The former Milwaukee Railroad trestle at Tekoa has been included in the state's next two-year budget which was approved before the legislature adjourned April 28 in Olympia. The funding would provide decking and fencing on the trestle span which has been blocked off since the state purchased the Milwaukee right-of-way and converted it to the John Wayne Trail, now officially known and the Palouse to Cascades Trail.

Pete Martin, president of Friends of the Tekoa Trestle, reported the trestle project has been funded for $1,014,000.

Martin noted the funding was celebrated by the Tekoa group which has pushed for years to get the high trestle open as part of the cross-state trail system and a key attraction at the east end of the trail which ends at the Idaho state line.

The budget listing leaves them somewhat in a quandary because the state parks request for the trestle was in the $1.7 million range.
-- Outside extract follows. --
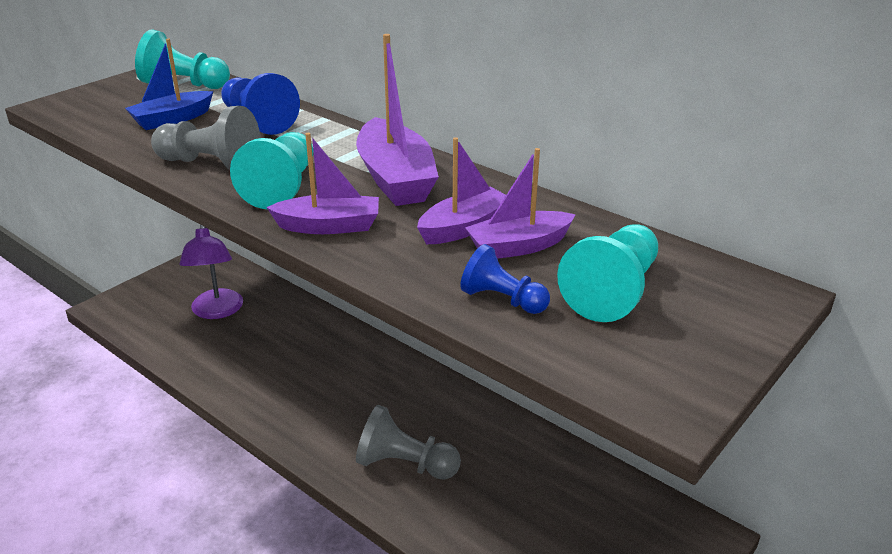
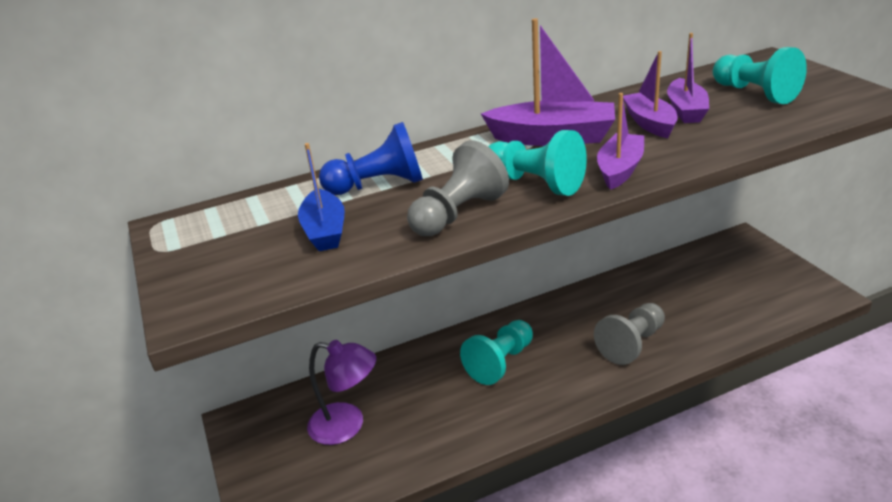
camera: 60 degrees left, 0 degrees up
(184, 85) = (231, 220): turquoise pawn -> turquoise pawn (500, 362)
(502, 300) = (755, 124): blue pawn -> none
Martin said the group has not seen a specific plan for what will be done on the trestle, although similar state projects at other points along the trail show a concrete deck with fencing on either side.
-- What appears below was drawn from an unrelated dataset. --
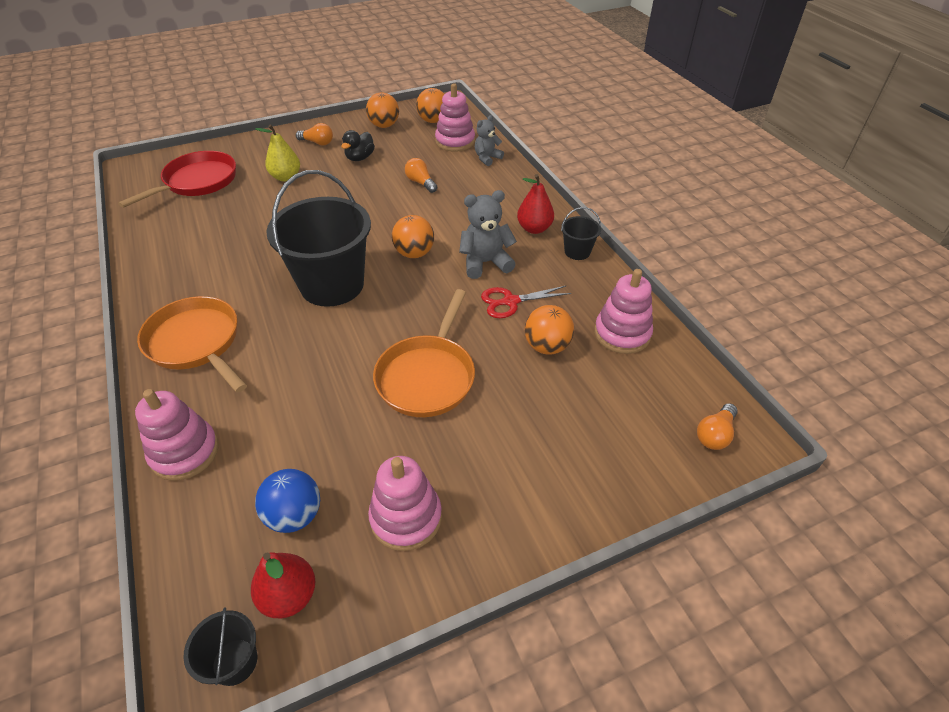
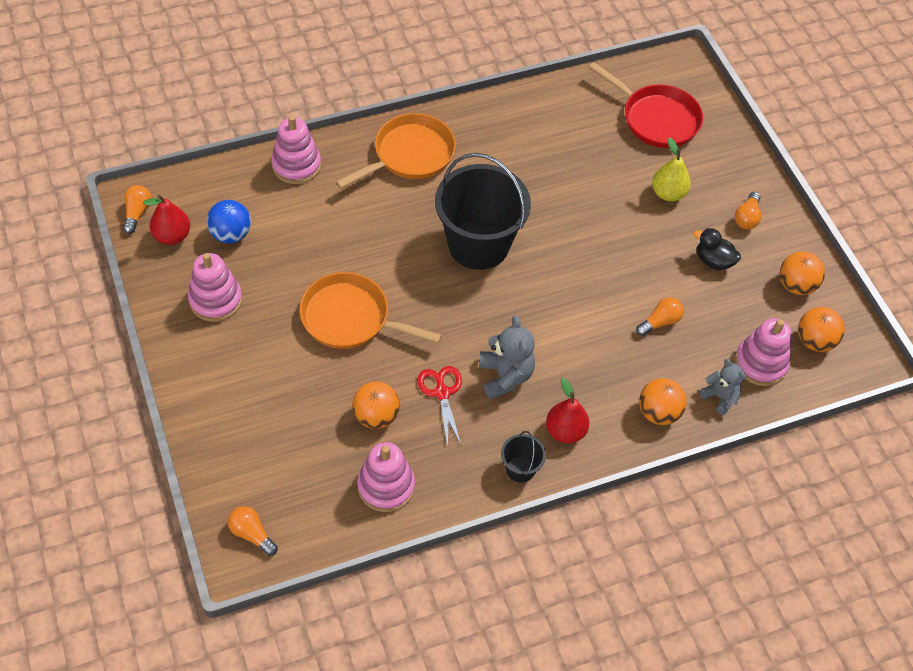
camera: 90 degrees right, 10 degrees up
(235, 662) = (137, 213): black bucket -> orange light bulb
(414, 253) = (524, 312): orange ball -> orange ball (658, 412)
Approximately a mile of the route on the west side of the trestle is not used because it leads to a dead end at the barrier which blocks off the trestle on the south side.

As long as the trail has been open, eastbound hikers, horse and bike riders get off the former Milwaukee route and approach Tekoa on Lone Pine Road which meets the former UP railroad route on the south side of Highway 27. The UP trail goes under the trestle and into Tekoa.

Martin said he and other members of the group are encouraged by the funding which will increase the overall attraction of the trail. He and Fred Wagener, secretary of Tekoa group, planned to attend a state gathering of trail supporters Wednesday in South Cle Elum where plans for the Great American Trail, which includes the Milwaukee route through Washington and the Trail of the Coeur d'Alene across north Idaho, will be unveiled by the Rails to Trails Conservancy based in Washington, D.C.

Wagner and Tristan Smith of Tekoa rode across the Palouse to Cascades Trail in 2015 to scout out the cross-state route as part of the Tekoa push to get the trestle surfaced and back in action. Martin drove the support vehicle for the two cross-state riders who made the ride in a week.

The state budget also includes a $1.7 million listing for improving the surface of the trail between Malden and Rosalia. That project is tied to a Department of Commerce budget listing of $150,000 for a study of trail impacts which calls for input from trail supporters and property owners along the trail. The budget calls for the study to be conducted by a contractor, according to Mark Borleske of Everett.

Borleske owns property next to the cross-state trail at Rosalia and has hosted pedestrian field walks across the concrete trestle at Rosalia for the past two years.

Another big boost for the cross-state trail approved by this year's legislature was a total of $5,575,000 for decking the former Milwaukee bridge across the Columbia River at Beverly. The Columbia River bridge is another gap which has been in the trail since it was started.

Most of the funds for the Beverly Bridge project was included in the State's Department of Archeology and Historic Preservation. Trail riders have used the crossing at Wanapm Dam to get to the west side of the river and continue west to Othello.

Borleske commented approval of funding for the Beverly Bridge, once it was formally proposed happened relatively fast in comparison to some of the long-standing trail gaps such as the Tekoa trestle which have sat for years without much of a chance of getting funds to get back on the trail gap.

Approval of funds in line for the Beverly Bridge this year follows approval of funds at the prior legislative session to deck the Renslow Trestle which crosses I-90 at the top of the grade west of Vantage. Borleske said he understands final plans have been prepared for the Renslow project to get underway.